Directed by Don Sharp

Starring Christopher Lee, Barbara Shelley, Richard Pasco, Francis Matthews, Suzan Farmer, Dinsdale Landen, Renee Asherson / Written by Anthony Hinds / Produced by Anthony Nelson Keys / Music by Don Banks / Cinematography by Michael Reed

Format: DVD - Anchor Bay (MSRP $29.99)

Letterboxed (2.10:1) (16x9 enhanced) / Dolby Digital Mono

Stretching out a bit in its quest to cover all of the major historical monsters, Hammer Films turned to the unlikely subject of Rasputin, the mesmeric monk whose exploits inspired a number of book and film treatments. Obviously the only choice to play the lead was Christopher Lee, whose imposing stature and dynamic classical persona could forcefully bring the evildoer to the screen. While the film is rarely noted as one of Hammer's best, horror devotees should find enough to keep them entertained, particularly by counting all of the crossover elements from Dracula, Prince of Darkness, which was shot back to back with this production.

Rasputin (Christopher Lee), a monk living in Czarist Russia, leads an outward life of religious devotion which masks his true nature: a bestial, murdering lout who uses his mysterious powers of hypnotism and his gift for healing as tools of manipulation. In St. Petersburg, he uses the lovely Sonia (Barbara Shelley) to infiltrate the royal family of Nicholas II and exercise his wicked control over Russia itself. However, political forces begin to brew and conspire to bring an end to the monk's subversive reign.

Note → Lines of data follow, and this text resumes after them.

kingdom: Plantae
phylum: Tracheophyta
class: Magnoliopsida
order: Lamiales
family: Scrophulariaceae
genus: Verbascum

Conveying all the blood and thunder one would expect from a "golden age" Hammer Film, Rasputin barely qualifies as a horror film per se but includes a number of grisly elements, such as a hand amputation and acid in the face (a very popular '60s act of cinematic violence). Lee is at his best here, and the lovely redheaded Barbara Shelley (The Gorgon) always makes a watchable female lead. Director Don Sharp does his usual efficient job, though the results aren't quite up to the lyrical savagery of, say, Kiss of the Vampire. Anchor Bay's DVD looks similar to the Elite laserdisc; as noted in many other sources, the Cinemascope image was trimmed at the sides per Bill Lustig's request to 2.10:1 to avoid some distracting curvature at the edges. The framing still looks fine, with only some marginal cropping in a few scenes. The transfer is colorful though a bit overbright; turning down the brightness control gives the film a much more robust and effective appearance. The mono audio is clean and clear throughout, though not particularly overwhelming. Extras include a running audio commentary track with Lee (in fine witty form), Shelley, Francis Matthews, and Suzan Farmer, all of whom take the listener on a thorough journey through the making of a Hammer title during its heyday. The theatrical trailer and two TV spots (coupled with The Reptile) are also thrown in, along with another fun World of Hammer episode, this time focusing on Christopher Lee in all his heroic and villainous guises.